La renuncia en el arte, particularmente en la literatura, tiene varios disfraces. Uno de ellos es la digresión. Este recurso –una molestia para algunos lectores– es un elemento problemático para alguien que espera una historia sin espacios en blanco o dudas. La digresión es, simplemente, una negación encubierta: son pasos que van y vienen, dan vueltas, regresan al punto de inicio para intentar una nueva desviación o escape. Como el silencio no es una opción, como se tiene que hacer algo, entonces viene el parloteo que rehúye la coherencia y se refugia en frases que se contradicen, se superponen o dicen las mismas cosas. El autor austriaco Thomas Bernhard es, quizás, uno de los máximos artífices de este procedimiento. Su renuncia ocurre en dos niveles: la dolorosa certeza de que el lenguaje es insuficiente para contar casi cualquier anécdota y el discurso alucinado de los personajes que significa, para el que sabe ver, la imposibilidad de seguir adelante. Todos los escenarios que describe el autor están determinados por objetos, planes o, incluso, construcciones que fueron abandonados. En Corrección, una de sus novelas más famosas publicada en 1976, el personaje principal reconstruye, febrilmente, sin éxito, los planes de un tal Roithamer para erigir un edificio en forma de cono en medio del bosque. Nunca se sabe, a ciencia cierta, la funcionalidad u objetivo del proyecto. El no uso, la no utilidad, también es otra forma de renuncia.
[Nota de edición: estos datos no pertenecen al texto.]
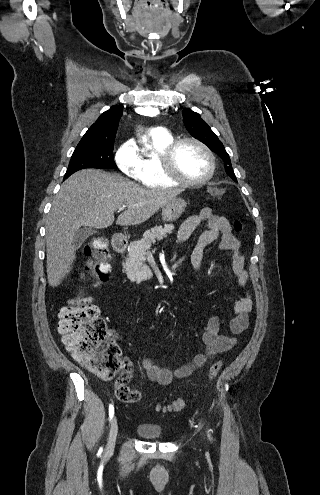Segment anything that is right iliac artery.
Returning <instances> with one entry per match:
<instances>
[{"label": "right iliac artery", "instance_id": "82829eb1", "mask_svg": "<svg viewBox=\"0 0 320 495\" xmlns=\"http://www.w3.org/2000/svg\"><path fill=\"white\" fill-rule=\"evenodd\" d=\"M113 414H114V407H113V405L111 404V405L109 406V417H110V420L112 419Z\"/></svg>", "mask_w": 320, "mask_h": 495}]
</instances>
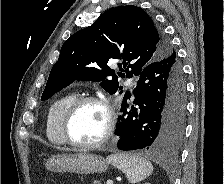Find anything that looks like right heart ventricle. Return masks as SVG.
Instances as JSON below:
<instances>
[{"instance_id": "1", "label": "right heart ventricle", "mask_w": 224, "mask_h": 184, "mask_svg": "<svg viewBox=\"0 0 224 184\" xmlns=\"http://www.w3.org/2000/svg\"><path fill=\"white\" fill-rule=\"evenodd\" d=\"M76 97L74 92L66 93L55 100L49 108L46 118V136L53 145L65 144L60 131L61 119L67 107Z\"/></svg>"}]
</instances>
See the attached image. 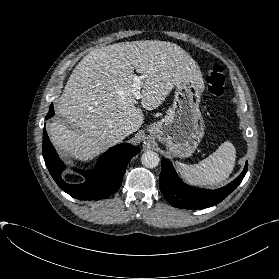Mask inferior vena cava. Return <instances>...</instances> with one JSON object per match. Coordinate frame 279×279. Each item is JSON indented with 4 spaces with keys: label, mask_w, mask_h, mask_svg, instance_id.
Returning <instances> with one entry per match:
<instances>
[{
    "label": "inferior vena cava",
    "mask_w": 279,
    "mask_h": 279,
    "mask_svg": "<svg viewBox=\"0 0 279 279\" xmlns=\"http://www.w3.org/2000/svg\"><path fill=\"white\" fill-rule=\"evenodd\" d=\"M131 133H132V130L130 128H125V129L122 130V135L124 137L128 136Z\"/></svg>",
    "instance_id": "inferior-vena-cava-1"
}]
</instances>
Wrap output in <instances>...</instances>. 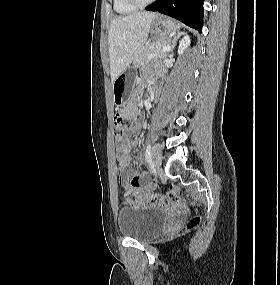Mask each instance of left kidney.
Returning <instances> with one entry per match:
<instances>
[{"mask_svg": "<svg viewBox=\"0 0 280 285\" xmlns=\"http://www.w3.org/2000/svg\"><path fill=\"white\" fill-rule=\"evenodd\" d=\"M190 45V38L188 35H185L182 40L180 41L179 47H178V54L181 55L185 51V49L188 48Z\"/></svg>", "mask_w": 280, "mask_h": 285, "instance_id": "1", "label": "left kidney"}]
</instances>
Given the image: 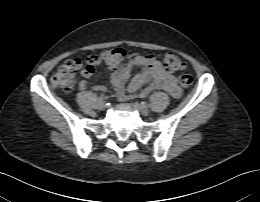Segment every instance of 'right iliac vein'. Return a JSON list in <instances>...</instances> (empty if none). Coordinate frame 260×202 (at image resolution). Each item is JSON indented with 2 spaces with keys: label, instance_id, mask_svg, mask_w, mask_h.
Wrapping results in <instances>:
<instances>
[{
  "label": "right iliac vein",
  "instance_id": "right-iliac-vein-1",
  "mask_svg": "<svg viewBox=\"0 0 260 202\" xmlns=\"http://www.w3.org/2000/svg\"><path fill=\"white\" fill-rule=\"evenodd\" d=\"M98 107L100 110H105L106 109V103L104 101H100L98 104Z\"/></svg>",
  "mask_w": 260,
  "mask_h": 202
}]
</instances>
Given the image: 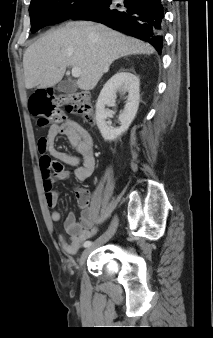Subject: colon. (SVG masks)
I'll return each mask as SVG.
<instances>
[{"mask_svg":"<svg viewBox=\"0 0 213 338\" xmlns=\"http://www.w3.org/2000/svg\"><path fill=\"white\" fill-rule=\"evenodd\" d=\"M64 108L88 122L92 121L91 100L86 93L52 94L36 91L29 100L30 112L40 125L61 124L65 120Z\"/></svg>","mask_w":213,"mask_h":338,"instance_id":"colon-1","label":"colon"}]
</instances>
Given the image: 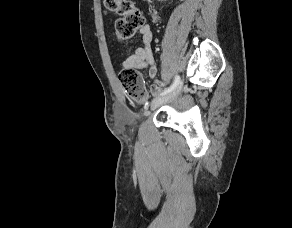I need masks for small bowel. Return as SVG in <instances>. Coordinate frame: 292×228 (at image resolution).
I'll return each mask as SVG.
<instances>
[{"mask_svg": "<svg viewBox=\"0 0 292 228\" xmlns=\"http://www.w3.org/2000/svg\"><path fill=\"white\" fill-rule=\"evenodd\" d=\"M139 33L142 39V46L136 48L122 63V69L135 68L139 71L148 70V74L152 79L157 78L158 69L152 51L153 33L149 24H144ZM163 84L155 83L151 86L150 91L153 95L158 94Z\"/></svg>", "mask_w": 292, "mask_h": 228, "instance_id": "c3829d8e", "label": "small bowel"}]
</instances>
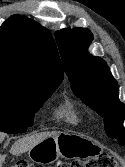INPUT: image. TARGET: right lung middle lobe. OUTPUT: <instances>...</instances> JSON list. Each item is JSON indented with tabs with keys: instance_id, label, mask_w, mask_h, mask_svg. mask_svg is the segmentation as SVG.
Masks as SVG:
<instances>
[{
	"instance_id": "dd1d6c3e",
	"label": "right lung middle lobe",
	"mask_w": 125,
	"mask_h": 167,
	"mask_svg": "<svg viewBox=\"0 0 125 167\" xmlns=\"http://www.w3.org/2000/svg\"><path fill=\"white\" fill-rule=\"evenodd\" d=\"M56 88L27 95L0 91V131L26 132L27 128L33 124L34 113L39 110Z\"/></svg>"
}]
</instances>
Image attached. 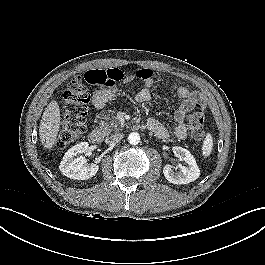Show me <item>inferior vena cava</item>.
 <instances>
[{"mask_svg": "<svg viewBox=\"0 0 265 265\" xmlns=\"http://www.w3.org/2000/svg\"><path fill=\"white\" fill-rule=\"evenodd\" d=\"M122 139H123V135L119 133V134L111 135L110 137L106 138L105 142L110 145H115L119 143Z\"/></svg>", "mask_w": 265, "mask_h": 265, "instance_id": "602c4592", "label": "inferior vena cava"}]
</instances>
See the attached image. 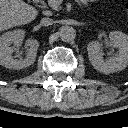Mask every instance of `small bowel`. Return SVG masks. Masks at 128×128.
I'll use <instances>...</instances> for the list:
<instances>
[{
  "label": "small bowel",
  "mask_w": 128,
  "mask_h": 128,
  "mask_svg": "<svg viewBox=\"0 0 128 128\" xmlns=\"http://www.w3.org/2000/svg\"><path fill=\"white\" fill-rule=\"evenodd\" d=\"M82 3H86V2H88V1H92V2H94V1H98V0H80Z\"/></svg>",
  "instance_id": "c3829d8e"
}]
</instances>
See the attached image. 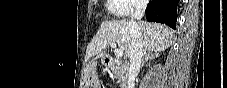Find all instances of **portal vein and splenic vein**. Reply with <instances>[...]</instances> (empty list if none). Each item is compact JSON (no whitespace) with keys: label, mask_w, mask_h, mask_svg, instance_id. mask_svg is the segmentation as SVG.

Hay casos en los que una obra nunca se emprende, pero, milagrosamente, ocurre y se lleva a cabo gracias, precisamente, a la renuncia. Me refiero, en específico, al caso de Joe Gould, un vagabundo de Nueva York que, probablemente, era la oveja negra de una familia adinerada. El hombre, egresado de Harvard para más señas, se dedicaba a pedir ayuda a la élite bohemia de la ciudad en los años 40. Su motivo de vida era la construcción de una historia oral de Nueva York, una obra, según él, abultadísima, que recopilaba cientos o miles de entrevistas y pláticas que había tenido con gente de la ciudad. El pintoresco personaje fue objeto de una crónica famosa escrita por Joseph Mitchell, uno de los columnistas estrella de The New Yorker en aquella época. Ambos entablaron una extraña amistad, pues Mitchell le daba dinero esperando conocer más de su ambicioso proyecto y casi lo mantuvo durante largas temporadas. Sin embargo, cuando quería más información de la historia oral, Gould respondía siempre con evasivas, incluso ante la posibilidad de que, gracias a Mitchell, algún editor famoso publicara su trabajo. Después de un tiempo, el cronista se dio cuenta de que la obra no existía. Lo único que tenía el vagabundo era una serie de hojas maltrechas que reescribía constantemente con dos o tres anécdotas de su juventud que se movían entre la memoria y la inverosimilitud. Cuando Mitchell encaró a Gould para que le dijera la verdad, comprendió, como en una epifanía, que la obra era la persona que tenía enfrente: la renuncia a escribir, el fracaso personificado en la cotidianidad de un vagabundo, era la propuesta artística, la única realidad. Mitchell publicó, años después, El secreto de Joe Gould, una crónica que recupera la vida del clochard neoyorquino. Curiosamente, después de haber consolidado su carrera con esta historia, Mitchell sufrió una especie de bloqueo creativo que lo acompañó hasta su muerte en 1996. El cronista, inspiración de muchos, nunca dejó de acudir al edificio de The New Yorker; sin embargo, a partir de 1964, no produjo un solo texto. Siempre recibió su sueldo.

Imagino a Mitchell, encerrado en su oficina, solitario, sin atender una sola llamada. Quizás ha intentado escribir alguna historia. En su mesa hay decenas de notas, hojas de papel arrancadas y dispuestas sin orden frente a él. Tal vez no hay nada y el escritor se limita a observar, por la ventana, una ciudad que narró casi calle por calle y que ahora, a finales del siglo XX, ha perdido relevancia para él. Sus crónicas, llenas de nostalgia, intentan detener el tiempo y, a veces, lo logran, cuando leemos la puntual descripción de una taberna y sus parroquianos o las artimañas de los gitanos de Nueva York para estafar a cualquier transeúnte desprevenido. Mitchell ha perdido la relación que tenía con la gran ciudad y, por eso, ha decidido callar. La renuncia, a veces, mantiene más viva la memoria y eso, a final de cuentas, es otra forma de arte.